読書家ではなく、本屋は夢でもなかった。ただ、本に囲まれた空間は心地よく感じていた。職場と自宅にある蔵書を並べた古本屋でもやろうかと考えながら、仕事の合間に個人が営む本屋を回って店主に質問したり、起業セミナーや本のトークイベントなどに通ったりしていた。取材みたいなもので、オープンまで2年くらい時間をかけた。
本書の著者、和田秀樹さんは、この選択と準備をどう評価するだろうか?
新聞記者と本屋は畑違いの業界のように思われる。だが、新聞記者は接客業でもあるというのが僕の持論で、初対面の人と話すのは苦ではないどころか、むしろ得意だし、楽しい。記者になって、どんなことにも興味を持ち、面白がれるように性格は変わった。本屋の経験はなくても、30年以上の記者経験は仕入れ(選書)にはプラスに作用している、はず。

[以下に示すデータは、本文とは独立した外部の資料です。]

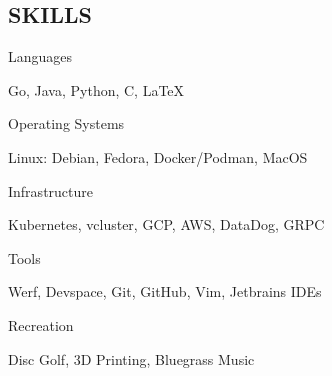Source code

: \documentclass[line, margin, 10.5pt]{res}
\begin{document}
\begin{resume}
\section{\small SKILLS}
\begin{compactdesc}
    \item[Languages] \begin{inparaenum} {Go, Java, Python, C, \LaTeX} \end{inparaenum}
    \item[Operating Systems] \begin{inparaenum} {Linux: Debian, Fedora, Docker/Podman, MacOS} \end{inparaenum}
    \item[Infrastructure] \begin{inparaenum} {Kubernetes, vcluster, GCP, AWS, DataDog, GRPC} \end{inparaenum}
    \item[Tools] \begin{inparaenum} {Werf, Devspace, Git, GitHub, Vim, Jetbrains IDEs} \end{inparaenum}
    \item[Recreation] \begin{inparaenum} {Disc Golf, 3D Printing, Bluegrass Music} \end{inparaenum}
\end{compactdesc}

\end{resume}
\end{document}
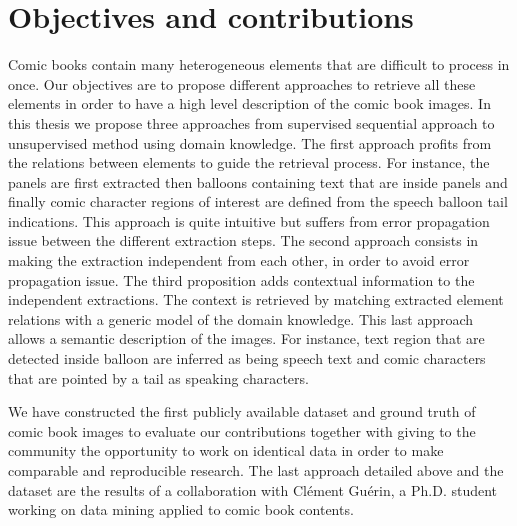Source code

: \section{Objectives and contributions}
Comic books contain many heterogeneous elements that are difficult to process in once.
Our objectives are to propose different approaches to retrieve all these elements in order to have a high level description of the comic book images.
In this thesis we propose three approaches from supervised sequential approach to unsupervised method using domain knowledge. 
The first approach profits from the relations between elements to guide the retrieval process.
For instance, the panels are first extracted then balloons containing text that are inside panels and finally comic character regions of interest are defined from the speech balloon tail indications.
This approach is quite intuitive but suffers from error propagation issue between the different extraction steps.
The second approach consists in making the extraction independent from each other, in order to avoid error propagation issue.
The third proposition adds contextual information to the independent extractions.
The context is retrieved by matching extracted element relations with a generic model of the domain knowledge.
This last approach allows a semantic description of the images.
For instance, text region that are detected inside balloon are inferred as being speech text and comic characters that are pointed by a tail as speaking characters.

We have constructed the first publicly available dataset and ground truth of comic book images to evaluate our contributions together with giving to the community the opportunity to work on identical data in order to make comparable and reproducible research.
The last approach detailed above and the dataset are the results of a collaboration with Cl{\'e}ment Gu{\'e}rin, a Ph.D. student working on data mining applied to comic book contents.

シニアの強みは年金であることを痛感している。「年金と月収10万円台で考えれば選べる仕事はグッと広がる」と著者が書いているのはその通り。会社員時代より稼ぎが悪くても心配していない。幸い我が家には妻という大黒柱もいる。
そもそも本屋はもうからない。本の粗利は20%~30%程度。大手資本は参入しない。だから僕のような商売未経験者が低空飛行ながら続けられているというわけ。著者が挙げる「高齢者の『好き』を生かせる仕事」「定年後も働きやすい四大職業」には含まれていないが、シニアにとって本屋は狙い目なのだ。
週休2日。店を開けるのは12時で、18時にはシャッターを下ろす。毎日が時短営業だ。帰宅して家族3人で夕食をともにするのが何よりの楽しみになっている。人に会いに行く仕事から人が来てくれる仕事への転換は今のところ成功と言っていい。
でも、いつまでも本屋を続けるわけにはいかない。今年11月には67歳になる。何があってもおかしくない年齢だ。血圧が高いのが気がかり。本屋をやりたいという人が現れれば、バトンを渡したい。
「どうせいつかは死ぬのであれば、命が続く限りは楽しく」(あとがき)。僕もそんな心持ちで、カウンターに立っている。